While flooding is terrifying and dangerous, the bigger issue is the drying out of areas that are already arid. Wild fires expand. Groundwater drops. Lakes turn into holes in the ground. River beds shrink.
We’re seeing photos of these types of distressing images all over the world. They become more frequent as we encroach and expand our human habitat.
Put up more buildings, and everyone in that building needs to use the bathroom, drink water and wash their hands at some point. That doesn’t make the water disappear, as all that comes back to the sewers as wastewater and can ultimately be reused after filtration and cleansing systems are applied.

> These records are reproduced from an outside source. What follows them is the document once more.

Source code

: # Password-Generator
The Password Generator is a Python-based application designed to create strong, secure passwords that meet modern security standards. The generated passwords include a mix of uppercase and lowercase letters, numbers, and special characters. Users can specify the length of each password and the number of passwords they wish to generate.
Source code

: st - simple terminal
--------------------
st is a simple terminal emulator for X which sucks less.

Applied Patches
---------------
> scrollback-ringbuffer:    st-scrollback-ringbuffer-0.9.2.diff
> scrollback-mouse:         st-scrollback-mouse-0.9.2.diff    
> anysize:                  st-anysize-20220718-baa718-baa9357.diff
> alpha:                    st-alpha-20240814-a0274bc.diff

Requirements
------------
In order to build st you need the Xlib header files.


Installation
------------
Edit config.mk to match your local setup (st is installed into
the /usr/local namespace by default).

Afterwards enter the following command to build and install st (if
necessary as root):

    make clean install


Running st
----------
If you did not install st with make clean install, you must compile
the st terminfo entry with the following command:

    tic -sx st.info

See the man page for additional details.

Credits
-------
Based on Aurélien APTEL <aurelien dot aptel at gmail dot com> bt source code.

In contrast, water disappears at an alarming rate because we want to green-ify our world. We love to have the lawn looking sharp. We want to grow flowers where only cactuses should flourish. We plant trees in dessert sand. We farm in areas that don’t get enough rain to support crops. None of this is good. We continue influencing local environments in ways conducive to human ends. Our thoughts are not about longer term sustainability or what other creatures should live where we live.
Better minds than mine work on projects speak out to rectify some of these increasingly dire situations. Some will likely succeed, hopefully on a wide scale. Others could prove useless. At least the effort is being made.
When you talk about the coming water wars with people, many come up with two solutions: 1) Build pipelines from where the water is to where it isn’t, and 2) develop desalination techniques. Both hold potential, but also face pitfalls.
For pipelines, you’d have to get agreement from a water rich area to send that resource hundreds or thousands of miles away to where it is more needed. That is going to be a fight.
For desalination techniques, the issue is cost. It can be done, but it the price is astronomical.
Which puts us back to the question for those increasingly drought-stricken areas we see highlighted in red on the weather maps around the world, “Is there some other way to store/save scarce water so it can be used when needed?”
My two cents might sound weird. But who knows, perhaps it is workable. We can let the engineers decide.
Typically in extra dry areas, when it does rain, it pours. This runs off and overflows streams, roads, ponds. The water just runs off like a stray dog who sees fat squirrel.
What we need is a gigantic funnel. We should build these in climates where it is dry, but prone to thunderstorms, like west Texas. The huge funnel captures torrential rains, runs it through a filtration device, then pumps it into the local groundwater supply to recharge it.
This prevents future evaporation and rebuilds the water table. It allows the water to be used later for the surrounding communities, their ranchers and farmers.
We water our lawn, and after the soaking, it evaporates. That happens on millions of yards a day, on golf courses, college campuses, and the landscapes surrounding many businesses. We water and water and water.
That water is not going to be around forever. It gets depleted from lakes and groundwater supplies. It evaporates in hot/dry climates. If we don’t come up with some smart solutions, the human tribe is going to start migrating again, because if you take water and electricity away from the Southwestern part of the U.S., no one could live there.
We were nomads once, and could become nomads again.